Kurtzer’s book also contends that the Clinton Middle East team was too insular and ignored a wealth of Arabist talent in the government. And it says that Arabs perceived Dennis Ross, the U.S. team leader, as having a pro-Israel bias.

“The perception was that Dennis always started from the Israeli bottom line,” the book quotes an Arab official as saying, “that he listened to what Israel wanted and then tried to sell it to the Arabs.”

The authors’ conclusion: “A successful envoy needs to be viewed as credible by all sides.”

The charge infuriates Ross, now a senior fellow at the Washington Institute for Near East Policy, who has given advice to several campaigns, including Obama’s.

Ross, who was sharply critical of Israeli dealings with the Syrians and the Palestinians in the mid-1990s, said the Israelis were pre-eminent in negotiations in the final two years of the Clinton administration because they were the ones coming up with ideas.

“We were not getting anything from the Arab or Palestinian side, there wasn’t a readiness to initiate,” he told JTA. “We would take the Israeli ideas because they were ready to initiate.”

As for insularity, Ross said the team was diverse.

“Anyone who would come in and see us in morning meetings would think we didn’t like each other,” he said.

Calling for an increased role for the State Department’s Arabists isn’t likely to make Kurtzer popular in the pro-Israel establishment.

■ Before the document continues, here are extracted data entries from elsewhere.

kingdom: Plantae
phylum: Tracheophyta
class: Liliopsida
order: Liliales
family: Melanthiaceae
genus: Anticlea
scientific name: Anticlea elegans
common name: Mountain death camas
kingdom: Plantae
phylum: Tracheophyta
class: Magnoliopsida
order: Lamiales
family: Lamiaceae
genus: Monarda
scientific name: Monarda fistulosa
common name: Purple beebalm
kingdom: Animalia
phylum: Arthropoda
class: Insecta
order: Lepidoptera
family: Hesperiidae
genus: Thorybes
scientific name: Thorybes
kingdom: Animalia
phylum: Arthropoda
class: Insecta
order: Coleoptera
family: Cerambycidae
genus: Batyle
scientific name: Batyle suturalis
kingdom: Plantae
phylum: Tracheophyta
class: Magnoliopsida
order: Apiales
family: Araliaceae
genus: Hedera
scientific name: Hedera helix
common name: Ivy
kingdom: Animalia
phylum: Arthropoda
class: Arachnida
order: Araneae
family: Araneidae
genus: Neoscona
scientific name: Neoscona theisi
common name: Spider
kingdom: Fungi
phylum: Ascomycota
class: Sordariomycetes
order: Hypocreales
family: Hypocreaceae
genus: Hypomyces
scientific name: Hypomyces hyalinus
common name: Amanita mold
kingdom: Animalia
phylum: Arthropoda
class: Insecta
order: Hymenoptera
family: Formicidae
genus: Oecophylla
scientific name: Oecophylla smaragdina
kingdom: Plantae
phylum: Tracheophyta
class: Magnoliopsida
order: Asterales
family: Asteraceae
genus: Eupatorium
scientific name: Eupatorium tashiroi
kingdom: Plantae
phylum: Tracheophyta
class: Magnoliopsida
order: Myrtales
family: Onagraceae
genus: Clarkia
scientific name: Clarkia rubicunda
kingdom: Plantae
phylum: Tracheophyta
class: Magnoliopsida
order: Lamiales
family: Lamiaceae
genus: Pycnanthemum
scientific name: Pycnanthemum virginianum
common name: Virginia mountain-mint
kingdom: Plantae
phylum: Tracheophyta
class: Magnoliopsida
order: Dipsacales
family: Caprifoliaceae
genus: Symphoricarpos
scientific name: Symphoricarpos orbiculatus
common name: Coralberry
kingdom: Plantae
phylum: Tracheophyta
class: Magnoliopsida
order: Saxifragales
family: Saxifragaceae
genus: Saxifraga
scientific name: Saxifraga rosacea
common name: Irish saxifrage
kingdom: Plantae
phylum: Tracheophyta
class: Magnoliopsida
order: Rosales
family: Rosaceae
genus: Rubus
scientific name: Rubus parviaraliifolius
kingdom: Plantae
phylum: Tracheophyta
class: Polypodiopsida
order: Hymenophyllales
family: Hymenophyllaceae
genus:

The Zionist Organization of America already singled him out for criticism in 2001 when he was named as envoy to Israel – and that was before he could wax freely about his views on the need for balance.

Conversely, Kurtzer can draw on a reservoir of Jewish pride: He’s a former Yeshiva College dean who became his country’s representative to Israel; an adviser to the Obama campaign who also for a time was the commissioner of Israel’s fledgling baseball league.

He still evinces pride, Orthodox insiders say, in a community that otherwise sharply disagrees with his views on settlements.

“A lot of Orthodox Jews are proud of Kurtzer,” a source said.

(JTA Editor Lisa Hostein contributed to this report from Philadelphia.)